** Opening PROVIDED DATA block **

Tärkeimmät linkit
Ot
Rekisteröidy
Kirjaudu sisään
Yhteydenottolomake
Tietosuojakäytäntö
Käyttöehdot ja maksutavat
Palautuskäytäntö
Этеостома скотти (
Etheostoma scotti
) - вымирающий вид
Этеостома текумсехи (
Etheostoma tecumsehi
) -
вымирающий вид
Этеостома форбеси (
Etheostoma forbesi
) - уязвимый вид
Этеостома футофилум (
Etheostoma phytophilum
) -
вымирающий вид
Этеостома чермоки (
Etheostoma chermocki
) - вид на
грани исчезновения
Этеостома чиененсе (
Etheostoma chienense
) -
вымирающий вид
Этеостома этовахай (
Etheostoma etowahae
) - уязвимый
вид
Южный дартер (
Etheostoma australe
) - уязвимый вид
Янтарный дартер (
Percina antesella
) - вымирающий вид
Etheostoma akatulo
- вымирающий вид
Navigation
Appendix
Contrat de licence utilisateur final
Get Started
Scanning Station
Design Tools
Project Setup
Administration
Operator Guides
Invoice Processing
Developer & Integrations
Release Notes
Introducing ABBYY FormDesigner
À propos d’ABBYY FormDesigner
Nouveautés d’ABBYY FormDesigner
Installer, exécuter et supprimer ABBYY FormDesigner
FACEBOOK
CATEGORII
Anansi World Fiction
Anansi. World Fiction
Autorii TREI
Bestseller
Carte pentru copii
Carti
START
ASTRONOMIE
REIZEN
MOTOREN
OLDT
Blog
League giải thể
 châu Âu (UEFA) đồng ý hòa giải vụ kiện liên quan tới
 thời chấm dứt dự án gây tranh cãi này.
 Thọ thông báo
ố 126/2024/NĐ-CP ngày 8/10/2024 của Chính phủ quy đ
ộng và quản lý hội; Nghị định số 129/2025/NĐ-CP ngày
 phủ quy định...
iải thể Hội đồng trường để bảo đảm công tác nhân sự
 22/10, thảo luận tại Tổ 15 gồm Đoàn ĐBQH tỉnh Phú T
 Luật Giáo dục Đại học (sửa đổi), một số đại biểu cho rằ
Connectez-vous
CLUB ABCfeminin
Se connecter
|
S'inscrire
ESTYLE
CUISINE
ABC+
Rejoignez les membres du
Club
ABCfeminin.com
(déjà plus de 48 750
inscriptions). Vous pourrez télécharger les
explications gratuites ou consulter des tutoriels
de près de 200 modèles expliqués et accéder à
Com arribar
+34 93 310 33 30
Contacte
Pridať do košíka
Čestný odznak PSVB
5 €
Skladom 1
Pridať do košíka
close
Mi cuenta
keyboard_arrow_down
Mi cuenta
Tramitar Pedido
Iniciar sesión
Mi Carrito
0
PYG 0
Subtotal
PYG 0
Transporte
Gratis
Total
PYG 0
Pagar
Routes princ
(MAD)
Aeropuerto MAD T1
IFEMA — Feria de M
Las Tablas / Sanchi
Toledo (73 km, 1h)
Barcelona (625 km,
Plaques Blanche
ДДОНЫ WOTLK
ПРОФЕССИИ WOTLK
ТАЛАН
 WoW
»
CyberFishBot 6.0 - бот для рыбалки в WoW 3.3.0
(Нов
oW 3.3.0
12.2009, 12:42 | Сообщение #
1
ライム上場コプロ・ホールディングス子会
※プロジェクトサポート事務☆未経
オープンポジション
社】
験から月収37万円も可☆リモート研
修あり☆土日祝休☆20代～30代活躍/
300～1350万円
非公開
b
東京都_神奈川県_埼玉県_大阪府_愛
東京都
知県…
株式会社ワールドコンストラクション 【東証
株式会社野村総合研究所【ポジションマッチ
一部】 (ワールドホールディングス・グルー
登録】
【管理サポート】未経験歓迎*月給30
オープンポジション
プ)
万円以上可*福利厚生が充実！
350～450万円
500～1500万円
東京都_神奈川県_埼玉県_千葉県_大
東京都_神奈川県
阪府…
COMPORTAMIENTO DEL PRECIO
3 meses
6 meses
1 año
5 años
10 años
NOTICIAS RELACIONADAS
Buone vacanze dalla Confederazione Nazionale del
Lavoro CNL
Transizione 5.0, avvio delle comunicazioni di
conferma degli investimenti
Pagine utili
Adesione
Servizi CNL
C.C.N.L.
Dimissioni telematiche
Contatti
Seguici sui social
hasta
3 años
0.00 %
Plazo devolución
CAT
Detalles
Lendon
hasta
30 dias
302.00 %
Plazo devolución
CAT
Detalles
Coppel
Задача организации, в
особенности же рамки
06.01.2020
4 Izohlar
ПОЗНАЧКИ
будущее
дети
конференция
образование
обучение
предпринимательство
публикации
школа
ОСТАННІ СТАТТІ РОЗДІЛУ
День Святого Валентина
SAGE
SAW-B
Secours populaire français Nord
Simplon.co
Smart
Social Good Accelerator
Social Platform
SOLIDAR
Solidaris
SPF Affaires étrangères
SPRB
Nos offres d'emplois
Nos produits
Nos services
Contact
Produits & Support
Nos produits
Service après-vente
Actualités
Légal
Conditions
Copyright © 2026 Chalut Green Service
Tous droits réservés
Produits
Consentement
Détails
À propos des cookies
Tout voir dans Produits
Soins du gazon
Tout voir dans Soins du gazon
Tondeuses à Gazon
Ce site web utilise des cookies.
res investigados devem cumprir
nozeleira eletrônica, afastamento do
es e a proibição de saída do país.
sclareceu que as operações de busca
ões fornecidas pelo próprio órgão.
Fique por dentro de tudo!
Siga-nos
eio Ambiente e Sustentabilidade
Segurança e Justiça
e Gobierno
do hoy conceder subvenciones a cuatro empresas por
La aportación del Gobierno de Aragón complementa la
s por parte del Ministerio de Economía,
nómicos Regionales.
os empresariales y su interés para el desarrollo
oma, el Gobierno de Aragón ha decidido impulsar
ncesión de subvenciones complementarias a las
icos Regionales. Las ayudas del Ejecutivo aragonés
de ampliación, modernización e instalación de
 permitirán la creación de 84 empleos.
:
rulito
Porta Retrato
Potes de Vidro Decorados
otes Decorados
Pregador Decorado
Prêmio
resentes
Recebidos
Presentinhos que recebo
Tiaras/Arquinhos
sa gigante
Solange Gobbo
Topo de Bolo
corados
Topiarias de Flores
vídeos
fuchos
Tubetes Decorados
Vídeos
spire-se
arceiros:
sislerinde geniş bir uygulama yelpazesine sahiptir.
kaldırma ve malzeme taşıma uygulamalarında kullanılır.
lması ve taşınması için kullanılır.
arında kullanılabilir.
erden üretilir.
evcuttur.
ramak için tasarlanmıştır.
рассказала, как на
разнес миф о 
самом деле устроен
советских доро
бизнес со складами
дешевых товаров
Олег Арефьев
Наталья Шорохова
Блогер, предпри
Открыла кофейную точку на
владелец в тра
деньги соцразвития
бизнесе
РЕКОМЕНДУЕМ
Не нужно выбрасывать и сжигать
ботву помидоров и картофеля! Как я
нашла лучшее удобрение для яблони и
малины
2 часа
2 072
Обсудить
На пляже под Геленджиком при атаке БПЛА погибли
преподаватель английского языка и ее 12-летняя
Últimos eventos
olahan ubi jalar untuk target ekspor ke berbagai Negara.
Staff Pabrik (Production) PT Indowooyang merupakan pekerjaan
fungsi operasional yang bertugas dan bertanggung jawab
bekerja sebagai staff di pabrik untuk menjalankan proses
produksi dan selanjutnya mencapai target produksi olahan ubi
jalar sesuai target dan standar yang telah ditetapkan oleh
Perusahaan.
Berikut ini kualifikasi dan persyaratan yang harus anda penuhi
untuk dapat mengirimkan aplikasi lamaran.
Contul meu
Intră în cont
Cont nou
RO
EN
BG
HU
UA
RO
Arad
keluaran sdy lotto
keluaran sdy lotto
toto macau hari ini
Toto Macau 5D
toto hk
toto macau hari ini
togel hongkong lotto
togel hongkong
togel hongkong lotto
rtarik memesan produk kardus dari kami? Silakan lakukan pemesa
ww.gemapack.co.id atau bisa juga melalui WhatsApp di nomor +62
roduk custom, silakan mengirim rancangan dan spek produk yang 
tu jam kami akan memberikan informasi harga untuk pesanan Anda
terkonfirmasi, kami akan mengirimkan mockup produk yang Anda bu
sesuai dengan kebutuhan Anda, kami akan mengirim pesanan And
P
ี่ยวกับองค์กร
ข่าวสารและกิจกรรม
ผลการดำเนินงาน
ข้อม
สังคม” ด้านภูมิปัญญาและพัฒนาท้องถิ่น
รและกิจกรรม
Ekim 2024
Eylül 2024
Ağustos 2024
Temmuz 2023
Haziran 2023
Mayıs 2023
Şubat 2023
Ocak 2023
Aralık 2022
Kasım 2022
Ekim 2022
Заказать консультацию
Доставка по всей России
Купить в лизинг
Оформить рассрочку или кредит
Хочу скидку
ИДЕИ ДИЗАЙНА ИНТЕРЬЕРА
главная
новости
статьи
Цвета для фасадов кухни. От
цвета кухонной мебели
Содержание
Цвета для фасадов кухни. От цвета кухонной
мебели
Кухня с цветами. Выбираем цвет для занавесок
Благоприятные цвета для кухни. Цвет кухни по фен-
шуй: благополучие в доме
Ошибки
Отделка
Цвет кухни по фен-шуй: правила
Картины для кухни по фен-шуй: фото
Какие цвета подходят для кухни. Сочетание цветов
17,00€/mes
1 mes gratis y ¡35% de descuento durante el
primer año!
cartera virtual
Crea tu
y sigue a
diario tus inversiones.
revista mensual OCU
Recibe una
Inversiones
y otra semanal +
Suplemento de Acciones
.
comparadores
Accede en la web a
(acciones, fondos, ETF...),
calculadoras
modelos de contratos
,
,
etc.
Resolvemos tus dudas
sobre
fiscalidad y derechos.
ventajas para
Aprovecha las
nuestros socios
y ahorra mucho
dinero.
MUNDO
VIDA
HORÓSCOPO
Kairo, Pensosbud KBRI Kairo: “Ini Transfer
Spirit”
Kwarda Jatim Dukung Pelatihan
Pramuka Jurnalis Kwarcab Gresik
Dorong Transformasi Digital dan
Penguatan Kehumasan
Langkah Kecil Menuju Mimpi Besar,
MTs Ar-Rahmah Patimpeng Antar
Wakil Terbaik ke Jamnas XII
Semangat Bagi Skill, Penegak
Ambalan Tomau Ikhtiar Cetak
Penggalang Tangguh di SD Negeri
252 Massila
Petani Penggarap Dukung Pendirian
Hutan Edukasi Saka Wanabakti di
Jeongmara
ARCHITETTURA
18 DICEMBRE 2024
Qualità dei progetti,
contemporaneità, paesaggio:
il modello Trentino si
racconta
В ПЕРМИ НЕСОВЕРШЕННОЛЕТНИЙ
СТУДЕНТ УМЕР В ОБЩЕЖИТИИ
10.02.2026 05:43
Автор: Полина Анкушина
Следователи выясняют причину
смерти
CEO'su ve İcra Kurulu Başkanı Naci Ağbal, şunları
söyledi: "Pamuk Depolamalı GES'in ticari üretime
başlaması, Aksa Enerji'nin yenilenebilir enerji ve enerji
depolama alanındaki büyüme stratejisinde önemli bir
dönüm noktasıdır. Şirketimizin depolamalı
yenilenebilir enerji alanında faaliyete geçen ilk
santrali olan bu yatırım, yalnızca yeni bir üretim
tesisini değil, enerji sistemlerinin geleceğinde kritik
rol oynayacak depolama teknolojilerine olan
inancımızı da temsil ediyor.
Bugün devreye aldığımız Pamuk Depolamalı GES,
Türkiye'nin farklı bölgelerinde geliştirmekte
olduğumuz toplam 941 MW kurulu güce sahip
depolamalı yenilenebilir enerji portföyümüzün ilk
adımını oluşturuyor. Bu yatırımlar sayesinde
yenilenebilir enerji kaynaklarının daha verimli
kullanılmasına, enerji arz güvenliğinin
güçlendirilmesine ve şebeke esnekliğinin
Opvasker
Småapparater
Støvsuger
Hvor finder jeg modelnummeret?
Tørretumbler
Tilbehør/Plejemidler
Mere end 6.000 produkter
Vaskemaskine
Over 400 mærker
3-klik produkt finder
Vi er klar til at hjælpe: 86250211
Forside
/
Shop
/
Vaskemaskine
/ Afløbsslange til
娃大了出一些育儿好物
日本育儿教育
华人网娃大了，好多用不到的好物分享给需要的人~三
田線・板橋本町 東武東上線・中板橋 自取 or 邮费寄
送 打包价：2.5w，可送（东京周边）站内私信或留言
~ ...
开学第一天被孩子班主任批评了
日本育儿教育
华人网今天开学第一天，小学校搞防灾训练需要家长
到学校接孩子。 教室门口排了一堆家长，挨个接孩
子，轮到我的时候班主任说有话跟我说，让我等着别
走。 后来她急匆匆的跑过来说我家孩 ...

** Closing PROVIDED DATA block **

EXERCISE DESCRIPTION = Please write out the items again, starting with the first line and going on through the line containing "châu Âu (UEFA)". Swap "Design Tools" for "Design Utilities" and leave everything else unchanged.

THE COMPLETED TASK =
Tärkeimmät linkit
Ot
Rekisteröidy
Kirjaudu sisään
Yhteydenottolomake
Tietosuojakäytäntö
Käyttöehdot ja maksutavat
Palautuskäytäntö
Этеостома скотти (
Etheostoma scotti
) - вымирающий вид
Этеостома текумсехи (
Etheostoma tecumsehi
) -
вымирающий вид
Этеостома форбеси (
Etheostoma forbesi
) - уязвимый вид
Этеостома футофилум (
Etheostoma phytophilum
) -
вымирающий вид
Этеостома чермоки (
Etheostoma chermocki
) - вид на
грани исчезновения
Этеостома чиененсе (
Etheostoma chienense
) -
вымирающий вид
Этеостома этовахай (
Etheostoma etowahae
) - уязвимый
вид
Южный дартер (
Etheostoma australe
) - уязвимый вид
Янтарный дартер (
Percina antesella
) - вымирающий вид
Etheostoma akatulo
- вымирающий вид
Navigation
Appendix
Contrat de licence utilisateur final
Get Started
Scanning Station
Design Utilities
Project Setup
Administration
Operator Guides
Invoice Processing
Developer & Integrations
Release Notes
Introducing ABBYY FormDesigner
À propos d’ABBYY FormDesigner
Nouveautés d’ABBYY FormDesigner
Installer, exécuter et supprimer ABBYY FormDesigner
FACEBOOK
CATEGORII
Anansi World Fiction
Anansi. World Fiction
Autorii TREI
Bestseller
Carte pentru copii
Carti
START
ASTRONOMIE
REIZEN
MOTOREN
OLDT
Blog
League giải thể
 châu Âu (UEFA) đồng ý hòa giải vụ kiện liên quan tới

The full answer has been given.